Rights Reversion

If you are an academic author, you have likely transferred away some or all of your rights to your works during the publication process. In some cases, you may want to get those rights back. For instance, if the current rightsholder is no longer facilitating access to your work in the way you would like, you may want to revert some rights so you can increase access to your scholarship.

If that is your goal, it is crucial to consider both your own ability to facilitate access to your work and the publisher’s current plans on that score. Releasing the work under one of the Creative Commons licenses, granting HathiTrust permission to provide access to your work, and depositing a copy of the work in an institutional repository (such as Deep Blue) are all ways you can facilitate access. They are not mutually exclusive.

Some of these options may even be available under your original publishing agreement. In general, they are all open to you if you control full rights to your work. If your work contains third-party material, you will still need to consider whether you are entitled under copyright law (e.g., under fair use) to use that material.

If you don’t currently have the rights to do what you want with the work, there are a few ways you may be able to regain those rights:

  1. Terminating the transfer by exercising your statutory termination right,

  2. Reverting your rights under a provision of your original contract, or

  3. Asking your publisher to revert the rights to you voluntarily.
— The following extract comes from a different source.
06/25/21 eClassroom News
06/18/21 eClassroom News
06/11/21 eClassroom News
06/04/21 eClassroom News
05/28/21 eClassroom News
Statutory Termination Right

Under U.S. copyright law, any transfer or license of copyright can be terminated 35 years after the transfer or license was made or, in some cases, 35 years after the work was published, so long as the work was not made for hire.
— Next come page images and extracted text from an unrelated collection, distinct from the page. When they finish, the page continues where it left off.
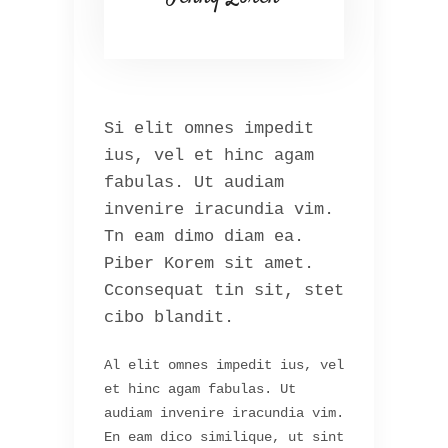
Si elit omnes impedit
ius, vel et hinc agam
fabulas. Ut audiam
invenire iracundia vim.
Tn eam dimo diam ea.
Piber Korem sit amet.
Cconsequat tin sit, stet
cibo blandit.
Al elit omnes impedit ius, vel
et hinc agam fabulas. Ut
audiam invenire iracundia vim.
En eam dico similique, ut sint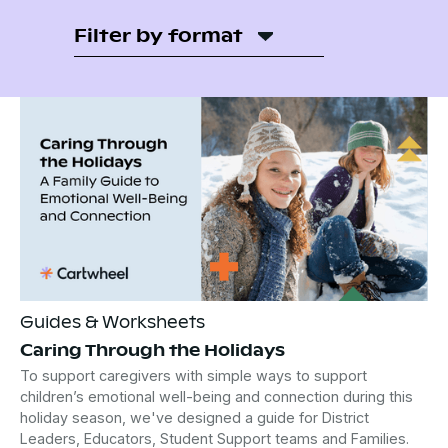
Filter by format
Guides & Worksheets
Caring Through the Holidays
To support caregivers with simple ways to support
children’s emotional well-being and connection during this
holiday season, we've designed a guide for District
Leaders, Educators, Student Support teams and Families.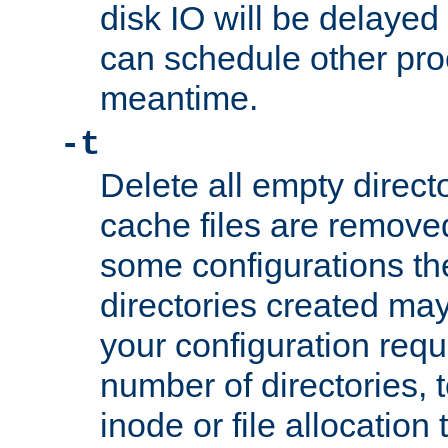
disk IO will be delayed
can schedule other pro
meantime.
-t
Delete all empty directo
cache files are remove
some configurations th
directories created may 
your configuration requ
number of directories, t
inode or file allocation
The details of this provision are complicated. The Termination of Transfer Tool from Authors Alliance and Creative Commons is designed to help users determine whether these statutory termination rights apply to any of their works. Their Frequently Asked Questions page provides more information about how this law works.

Contractual or Voluntary Rights Reversion

Understanding Rights Reversion: When, Why, & How to Regain Copyright and Make Your Book More Available, provides a detailed introduction to both contractual and voluntary rights reversion, with a focus on books. A companion document, Crafting a Reversion Letter, contains specific guidance on that step in the process, including reversion letter templates. We recommend both to any members of the University of Michigan community who are considering rights reversion.

Form Letter for Voluntary Rights Reversion

To assist you in making your scholarship available broadly, our office has prepared a form letter, based on the second template in Crafting a Reversion Letter. It is intended for a very specific use. It is for scholarly authors (and their heirs) who:

  • Have no indication that they are entitled to rights reversion under the terms of their original publishing agreements, and

  • Want to request reversion of some rights in a book of which they are the sole author (or heir(s) of the sole author), in order to release it under a Creative Commons license and

    • Deposit a copy of the work in their institutional repository and/or

    • Grant HathiTrust permission to provide access to it.

This letter is necessarily generic. We recommend customizing it with specific details to make it more persuasive to a particular addressee.